Right Angle Studio’nun tasarım anlatısında yeni bir döneme işaret eden bu dubleks daire, geçmişin, bugünün ve geleceğin unsurlarını uyum içinde harmanlayarak, bütüncül bir mekansal deneyim sunuyor.
Dairenin içi, toplantılar ve sohbetler için tasarlanmış minimalist ve dikkat çekmeyen alanlarla donatılmış. Yemek alanında, duvarlara kusursuz bir şekilde entegre edilmiş özel yapım bir sergi rafı bulunuyor. Bu, mekânın düzenini ve ambiyansını uyumlu hale getiriyor.
Açık mutfak düzeni, kökenlerine saygı duruşunda bulunan bar tezgâhı ile dikkat çekiyor. Oturma odasında yer alan kayar dişbudak ağacı perdeler, alanı zarif bir şekilde bölerek huzurlu dış bahçeye göz kırpıyor.

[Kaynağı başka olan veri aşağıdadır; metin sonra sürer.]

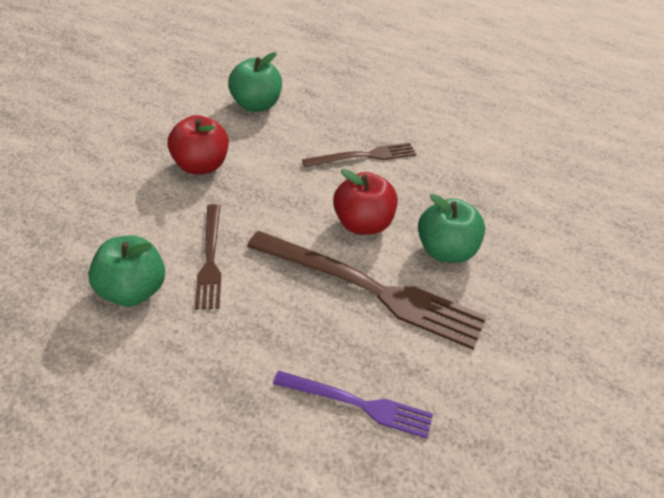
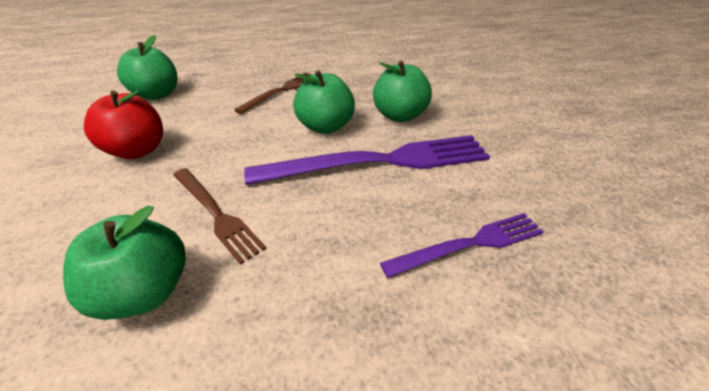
camera: 35 degrees left, 5 degrees down
(363, 223) = (325, 126): red apple -> green apple
(371, 289) = (379, 161): brown fork -> purple fork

Alt katta yer alan ağaç, yaşamın yolculuğunu ve büyümeyi simgeliyor ve doğayı mekana davet ediyor. Merdivenler de tamamen dönüştürülmüş, iki ahşap temel platform üzerine yerleştirilmiş ve üst kata erişimi iyileştirmek için yeniden yapılandırılmış.
Yukarı katta, yapay bir gökyüzü penceresi mezzanine katını ışıkla doldurarak, önceden karanlık olan atmosferi dönüştürüyor. Bu katın odak noktası ise ışıkla parantez şekline oyulmuş minimalist bir duvar sanatı. Bu sanat eseri, alanı çağdaş bir cazibe ile çerçeveliyor.
Orijinal yapının kavisli hacimlerini koruyan ana odanın yatak başı, süreklilik ve zarafet sunuyor. İnsan yapımı gökyüzü pencereleri banyolara minimalist formlarıyla ışığını yayıyor. Krem ve nötr tonların hakim olduğu palet, mekan boyunca sıcak ve davetkar bir atmosfer yaratıyor.
Her detayıyla zamansız bir zarafet ve modern bir dokunuş sunan bu daire, geçmişten geleceğe uzanan bir tasarım yolculuğunun simgesi.